Najeeb Ahmed of JNU has been missing for a month. What now?
It's been a month that JNU student Najeeb Ahmed has been missing. No one either on campus or off has any information about his whereabouts yet.
The Crime Branch of Delhi Police has now taken over the case of the 27-year-old student, who went missing after allegedly being beaten up by ABVP members the night before he disappeared on 15 October.
JNUSU held a massive protest march on Tuesday under the 'Chalo JNU' call. On Monday night the university administration put out notices stating that the permission to hold the march, and also that outsiders would not be allowed to participate in the protest.
However, the march took place without much trouble and witnessed the participation of student representatives from DU, AMU, Punjab University etc. The students marched from Ganga Dhaba to the Ad-Block.
At the time of filing the report, the students were still protesting outside the Ad-Block at the 'Freedom Square'.
Meanwhile, the case was transferred from the South District branch to the Crime Branch of Delhi Police on Friday.

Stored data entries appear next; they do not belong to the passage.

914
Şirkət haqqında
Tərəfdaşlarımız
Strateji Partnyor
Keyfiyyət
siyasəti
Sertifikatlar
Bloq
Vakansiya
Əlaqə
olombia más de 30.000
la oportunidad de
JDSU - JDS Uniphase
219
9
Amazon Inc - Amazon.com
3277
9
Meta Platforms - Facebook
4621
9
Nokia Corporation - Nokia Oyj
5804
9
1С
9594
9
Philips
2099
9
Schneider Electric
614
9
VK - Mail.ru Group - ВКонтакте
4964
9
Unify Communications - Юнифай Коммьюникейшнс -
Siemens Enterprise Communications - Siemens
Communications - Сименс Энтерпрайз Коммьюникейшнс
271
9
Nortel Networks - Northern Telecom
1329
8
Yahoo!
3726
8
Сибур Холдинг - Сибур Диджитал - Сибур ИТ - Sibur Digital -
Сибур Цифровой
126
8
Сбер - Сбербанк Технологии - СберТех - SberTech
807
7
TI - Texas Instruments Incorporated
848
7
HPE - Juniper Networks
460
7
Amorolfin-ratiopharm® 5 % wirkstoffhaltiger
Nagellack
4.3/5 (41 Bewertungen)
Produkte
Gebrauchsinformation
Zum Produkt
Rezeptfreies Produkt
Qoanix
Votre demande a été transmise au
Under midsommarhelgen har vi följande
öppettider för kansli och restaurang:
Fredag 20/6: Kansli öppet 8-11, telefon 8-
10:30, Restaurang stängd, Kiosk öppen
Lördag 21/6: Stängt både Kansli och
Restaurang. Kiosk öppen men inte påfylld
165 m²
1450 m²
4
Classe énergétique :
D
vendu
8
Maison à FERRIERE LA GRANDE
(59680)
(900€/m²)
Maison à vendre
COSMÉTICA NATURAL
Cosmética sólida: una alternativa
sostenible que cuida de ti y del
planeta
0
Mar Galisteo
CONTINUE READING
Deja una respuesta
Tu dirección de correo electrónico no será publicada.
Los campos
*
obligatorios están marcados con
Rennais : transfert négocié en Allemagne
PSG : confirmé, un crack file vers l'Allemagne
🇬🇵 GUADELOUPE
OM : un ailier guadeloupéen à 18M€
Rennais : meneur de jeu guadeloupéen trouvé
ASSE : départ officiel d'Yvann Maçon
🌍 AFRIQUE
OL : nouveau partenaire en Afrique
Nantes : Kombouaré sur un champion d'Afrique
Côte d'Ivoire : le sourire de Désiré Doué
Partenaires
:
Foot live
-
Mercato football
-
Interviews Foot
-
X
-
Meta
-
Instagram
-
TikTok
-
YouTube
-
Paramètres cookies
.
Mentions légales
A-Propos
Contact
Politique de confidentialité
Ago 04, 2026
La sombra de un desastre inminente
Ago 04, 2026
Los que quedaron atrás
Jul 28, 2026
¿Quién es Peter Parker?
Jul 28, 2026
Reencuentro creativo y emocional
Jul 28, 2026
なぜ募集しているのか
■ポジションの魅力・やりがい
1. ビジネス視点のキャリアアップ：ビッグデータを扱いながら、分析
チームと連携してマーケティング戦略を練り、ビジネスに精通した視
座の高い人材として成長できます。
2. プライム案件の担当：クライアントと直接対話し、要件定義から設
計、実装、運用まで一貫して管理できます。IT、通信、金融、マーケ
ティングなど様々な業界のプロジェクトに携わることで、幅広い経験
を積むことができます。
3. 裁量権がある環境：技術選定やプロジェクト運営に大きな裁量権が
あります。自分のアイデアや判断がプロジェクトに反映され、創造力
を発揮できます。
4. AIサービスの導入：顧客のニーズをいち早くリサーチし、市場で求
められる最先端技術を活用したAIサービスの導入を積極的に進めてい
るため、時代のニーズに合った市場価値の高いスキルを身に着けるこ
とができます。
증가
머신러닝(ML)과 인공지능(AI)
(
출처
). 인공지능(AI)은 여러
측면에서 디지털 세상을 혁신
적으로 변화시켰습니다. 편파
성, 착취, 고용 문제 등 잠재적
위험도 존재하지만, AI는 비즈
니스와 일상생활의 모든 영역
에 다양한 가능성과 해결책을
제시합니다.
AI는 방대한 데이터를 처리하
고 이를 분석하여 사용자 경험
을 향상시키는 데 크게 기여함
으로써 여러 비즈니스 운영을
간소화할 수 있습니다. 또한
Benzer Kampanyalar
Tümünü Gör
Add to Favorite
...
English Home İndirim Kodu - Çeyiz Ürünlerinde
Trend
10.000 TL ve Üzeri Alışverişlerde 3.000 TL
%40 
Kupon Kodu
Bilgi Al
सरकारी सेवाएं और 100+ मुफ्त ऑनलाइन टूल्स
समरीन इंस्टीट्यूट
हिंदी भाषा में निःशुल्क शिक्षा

The case files were sent to the crime branch on Saturday, said additional DCP (South) Manishi Chandra, who was heading the SIT formed to probe the case.
Police so far remain clueless in the case that has made headlines, thanks to the agitations carried out by JNU students who have alleged inaction by the university administration and police laxity in the initial days.
Nothing concrete yet
Last we heard from Delhi Police was when they told media on 8 November that Najeeb, a first-year MSc student of Biotechnology, was mentally and emotionally disturbed as police had found prescriptions for depression and obsessive compulsive disorder in his room.
The police have had discussions with a doctor at VIMHANS who Najeeb had apparently consulted in September.
Even though a case of kidnapping has been registered, police now suspect Najeeb may have gone off on his own, due to his "medical history". The cops were reportedly reconstructing Najeeb's personality with the help of medical professionals to gain clues as to where he might have gone.
DCP (South) Chandra told Catch that probing the medical angle has been helpful, and that "broad-based consultations with stakeholders of the medical history of the subject were done".
He did not elaborate on how exactly the medical angle and "reconstructing" Najeeb's personality had been "helpful", however.